逢瀬を重ね、君を愛す

「遠花がいなくなってから、本当になにも感じない平凡な日々が続いた。それを。彩音、お前が壊してくれたんだ。彩音の底抜けの明るさが、俺を照らしてくれた。」


突然、庭に現れた不思議な女の子。毎日が楽しかった。


「彩音が、俺を救ってくれたんだよ」


ゆっくり顔をあげ、彩音の顔を覗き込む。さまざまな感情が混ざり、涙が溢れるその表情に、そっと額を寄せ微笑む。

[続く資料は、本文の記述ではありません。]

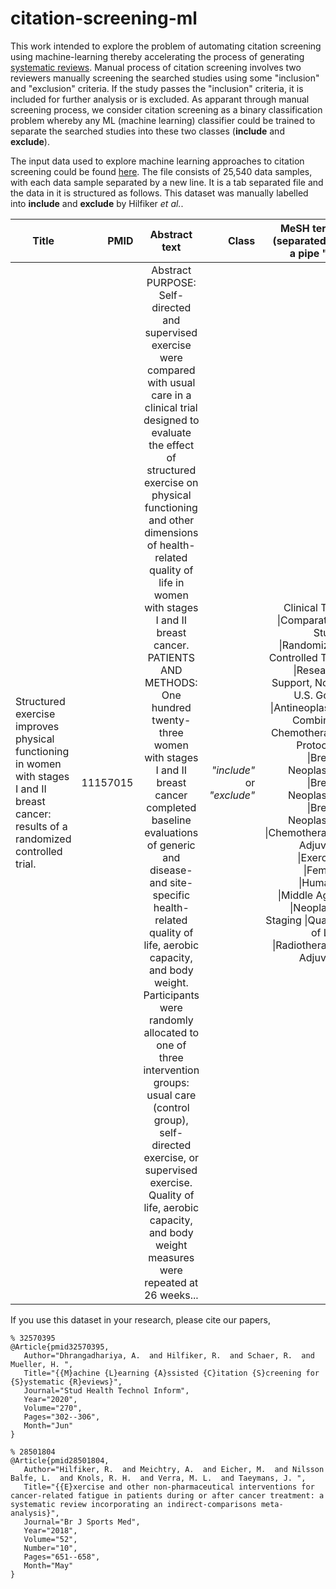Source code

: # citation-screening-ml
This work intended to explore the problem of automating citation screening using machine-learning thereby accelerating the process of generating [systematic reviews](https://en.wikipedia.org/wiki/Systematic_review#:~:text=Systematic%20reviews%20are%20a%20type,synthesize%20findings%20qualitatively%20or%20quantitatively.). Manual process of citation screening involves two reviewers manually screening the searched studies using some "inclusion" and "exclusion" criteria. If the study passes the "inclusion" criteria, it is included for further analysis or is excluded. As apparant through manual screening process, we consider citation screening as a binary classification problem whereby any ML (machine learning) classifier could be trained to separate the searched studies into these two classes (__include__ and __exclude__).

The input data used to explore machine learning approaches to citation screening could be found [here](https://drive.google.com/file/d/14_-NNapaA2SvAxekAAW55zSZo9jSToVN/view?usp=sharing). The file consists of 25,540 data samples, with each data sample separated by a new line. It is a tab separated file and the data in it is structured as follows. This dataset was manually labelled into __include__ and __exclude__ by Hilfiker _et al._.


| Title         | PMID          | Abstract text  | Class  | MeSH terms (separated by a pipe __"&#124;"__) |
| ------------- |--------------:| :-------------:| ------:|----------------------------------------------:|
| Structured exercise improves physical functioning in women with stages I and II breast cancer: results of a randomized controlled trial.      | 11157015 | Abstract PURPOSE: Self-directed and supervised exercise were compared with usual care in a clinical trial designed to evaluate the effect of structured exercise on physical functioning and other dimensions of health-related quality of life in women with stages I and II breast cancer. PATIENTS AND METHODS: One hundred twenty-three women with stages I and II breast cancer completed baseline evaluations of generic and disease- and site-specific health-related quality of life, aerobic capacity, and body weight. Participants were randomly allocated to one of three intervention groups: usual care (control group), self-directed exercise, or supervised exercise. Quality of life, aerobic capacity, and body weight measures were repeated at 26 weeks... | _"include"_ or _"exclude"_ | Clinical Trial &#124;Comparative Study &#124;Randomized Controlled Trial &#124;Research Support, Non-U.S. Gov't &#124;Antineoplastic Combined Chemotherapy Protocols &#124;Breast Neoplasms &#124;Breast Neoplasms &#124;Breast Neoplasms &#124;Chemotherapy, Adjuvant &#124;Exercise &#124;Female &#124;Humans &#124;Middle Aged &#124;Neoplasm Staging &#124;Quality of Life &#124;Radiotherapy, Adjuvant |

If you use this dataset in your research, please cite our papers,

```
% 32570395 
@Article{pmid32570395,
   Author="Dhrangadhariya, A.  and Hilfiker, R.  and Schaer, R.  and Mueller, H. ",
   Title="{{M}achine {L}earning {A}ssisted {C}itation {S}creening for {S}ystematic {R}eviews}",
   Journal="Stud Health Technol Inform",
   Year="2020",
   Volume="270",
   Pages="302--306",
   Month="Jun"
}

% 28501804 
@Article{pmid28501804,
   Author="Hilfiker, R.  and Meichtry, A.  and Eicher, M.  and Nilsson Balfe, L.  and Knols, R. H.  and Verra, M. L.  and Taeymans, J. ",
   Title="{{E}xercise and other non-pharmaceutical interventions for cancer-related fatigue in patients during or after cancer treatment: a systematic review incorporating an indirect-comparisons meta-analysis}",
   Journal="Br J Sports Med",
   Year="2018",
   Volume="52",
   Number="10",
   Pages="651--658",
   Month="May"
}

```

「彩音がこの世界に来たのは、やっぱり俺のせいなんだ。」


その言葉を彩音が否定しようとした瞬間、周りの気配が一気に変わる。
周りの景色が歪み、真っ暗な世界になる。

「っきゃあ!」

突然の浮遊感。気が付けば、彩音の体が宙に浮いていた。
わけがわからないでいると、優しい薫の声が響く。


「彩音」


不安げにその声の方を見ると、薫は切なそうに彩音を見つめていた。
彩音の体は浮いているのに、薫の体は、浮いていない。
薫が立ち上がり、浮いている彩音をつなぎとめるように薫はぎゅっと彩音の両手を合わせ握りしめる。


「薫…これ…」


嫌な感じがする。違うと言って。


「お別れだよ、彩音」


薫の声が突き刺さる。


「や…やだ」


必死に首を振る。嫌だと薫にすがりつきたくても、両手を薫に包み込まれているせいで動かせない。